Y<SNIP>Also, Great Commanders can join under other Great Commanders, but only if one is a Captain (which all are) and the other is a General (Level 20+). They can also follow a normal unit who has made it to General before the GC managed to.

Thanks for all the other comments above this one, clarified a few things for me nicely.

I am not quite sure I've experienced what's in the snippet above though.

Basically, I have something like 5 "combat generated" GCs. The first one of them (Lord Dunstead) was the first big time leader, tons of XP feeding into him, all the rest of the GCs were second bananas. All were Bannor Captains to start with, Dunstead managed to ascend to General. I "emptied" all the armies and tried to get it so the lesser Captains would end up following the General, couldn't achieve that.

As stated in a post above though, when a "GPP / tech award" GC came along (Ducet the Patient), all the other combat generated guys, the General and four Captains, were happy to follow him. Or, well, were happy to fill his initial slots, and the quick feeding of bugged XP (935 worth of regimental discipline) meant he increased his command slots pretty darn fast, same with grabbing every other conceivable promotion.

Anyhow, it sounds like odds and ends little fixes will come in the system with patches, I've abandoned the Bannor game at this point as it was a runaway success, possibly due to the heavy diet of XP for the army commanders, didn't feel like mopping up the whole map for Domination/Conquest, heheh.
 
Sorry, just woke up so not sure I am reading it completely clearly:

You said that a freshly popped GC was able to be assigned as a leader for a standard unit who had attained the rank of General? If so, that is a relatively huge bug. Was it a true Great Commander, or the Bannor unique replacement a Captain? The Bannor UU starts with the Captain promotion, that promotion is what forbids him to lead a General. Anyone who doesn't have ANY rank promotions, but has a command limit somehow (ie - all Creat Commanders except the Bannor Captain) will be considered to outrank a General.

This means: Someone without any rank promotions cannot follow anybody else if the other person has a Command Limit. And anyone with a rank promotion can follow a person who has a command limit without having any rank promotions.

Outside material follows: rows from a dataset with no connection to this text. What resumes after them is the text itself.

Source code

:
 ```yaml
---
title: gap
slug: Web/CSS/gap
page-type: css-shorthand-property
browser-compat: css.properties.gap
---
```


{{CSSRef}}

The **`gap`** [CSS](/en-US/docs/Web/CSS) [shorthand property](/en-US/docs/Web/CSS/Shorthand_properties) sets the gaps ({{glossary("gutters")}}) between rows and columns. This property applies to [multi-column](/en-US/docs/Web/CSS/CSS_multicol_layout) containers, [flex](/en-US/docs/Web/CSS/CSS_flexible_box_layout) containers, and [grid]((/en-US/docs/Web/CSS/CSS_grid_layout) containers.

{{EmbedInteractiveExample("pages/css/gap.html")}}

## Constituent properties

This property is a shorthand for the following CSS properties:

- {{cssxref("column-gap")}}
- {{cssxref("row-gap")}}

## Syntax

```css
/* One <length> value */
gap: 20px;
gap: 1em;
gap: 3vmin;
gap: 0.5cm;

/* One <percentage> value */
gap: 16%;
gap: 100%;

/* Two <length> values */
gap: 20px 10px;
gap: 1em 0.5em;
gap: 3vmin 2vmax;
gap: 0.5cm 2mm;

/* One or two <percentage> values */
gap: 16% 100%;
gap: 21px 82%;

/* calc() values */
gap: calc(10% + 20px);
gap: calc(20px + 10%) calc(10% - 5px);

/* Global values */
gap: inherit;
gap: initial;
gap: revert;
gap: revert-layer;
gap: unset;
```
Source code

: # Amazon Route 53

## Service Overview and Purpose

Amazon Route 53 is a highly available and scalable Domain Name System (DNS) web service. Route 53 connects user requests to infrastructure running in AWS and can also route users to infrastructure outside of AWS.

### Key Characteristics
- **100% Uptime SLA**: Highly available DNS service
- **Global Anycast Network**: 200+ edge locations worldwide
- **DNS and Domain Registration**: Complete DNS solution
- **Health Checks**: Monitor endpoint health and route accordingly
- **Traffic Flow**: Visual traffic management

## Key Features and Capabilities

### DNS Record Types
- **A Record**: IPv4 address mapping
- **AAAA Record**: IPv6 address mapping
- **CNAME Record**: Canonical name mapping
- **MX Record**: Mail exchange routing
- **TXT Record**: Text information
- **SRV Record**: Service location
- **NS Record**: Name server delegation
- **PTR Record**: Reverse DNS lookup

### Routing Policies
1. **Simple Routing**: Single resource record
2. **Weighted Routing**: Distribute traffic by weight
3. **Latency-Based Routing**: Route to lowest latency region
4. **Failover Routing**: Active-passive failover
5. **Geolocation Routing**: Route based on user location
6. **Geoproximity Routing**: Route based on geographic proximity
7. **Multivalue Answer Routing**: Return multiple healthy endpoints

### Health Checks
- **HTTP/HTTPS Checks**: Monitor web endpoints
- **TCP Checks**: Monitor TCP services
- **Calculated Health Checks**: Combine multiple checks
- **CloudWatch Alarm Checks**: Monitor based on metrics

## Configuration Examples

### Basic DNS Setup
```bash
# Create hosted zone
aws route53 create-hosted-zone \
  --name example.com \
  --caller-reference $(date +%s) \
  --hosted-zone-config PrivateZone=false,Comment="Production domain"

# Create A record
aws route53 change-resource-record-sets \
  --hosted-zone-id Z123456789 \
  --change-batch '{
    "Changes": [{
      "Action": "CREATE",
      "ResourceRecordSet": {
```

ie - Unranked people count as 1 promotion better than a General in terms of "You cannot outrank your commander"



Also you stated that there was an issue having some Bannor Captains who hadn't promoted to General successfully follow a Bannor Captain who DID promote to General? Would love to have a savegame from that if one exists still so I can see what was going wrong with them. Should have been willing to follow the higher ranked unit.
 
I've gone back into my saves, did a bunch of army quits and rejoins, and at least with the saves I do have, the GC with a General Promotion was able to lead a GC Captain. Maybe I tried during the same turn he first became a general and it was no good, don't have saves going back that far... that's also when a Captain was offering to follow one of his own men (i.e., "Britak", a little hunter guy, was reporting to a guy, but that guy had the option to join the army of Britak"). *shrugs*

I did also determine how the heck I got a NON-CAPTAIN guy while playing the Bannor.

I was playing Decius the Conqueror of the Archos, Calabim and Chislev. The GC "popped" due to combat XP in a random city, turned out to be Prespur, a former Calabim city. It turns out he was born, well, like any other GC would be in a non-Calabim city. Wonder what would've happened had I conquered some Dural and a GC popped in their former city?

Anyhow, that meant it was a GC without any rank, yet having command slots. This it seems meant even Generals would follow him. Maybe this'd work with Donal Lugh too, I think he was born with one command slot, right?

Sounds then like I know how the General could follow a different, newly popped GC, it's because the new GC was born "rankless." Additionally I feel I must've made some error in army management when I couldn't get Captains to follow a General. My bad!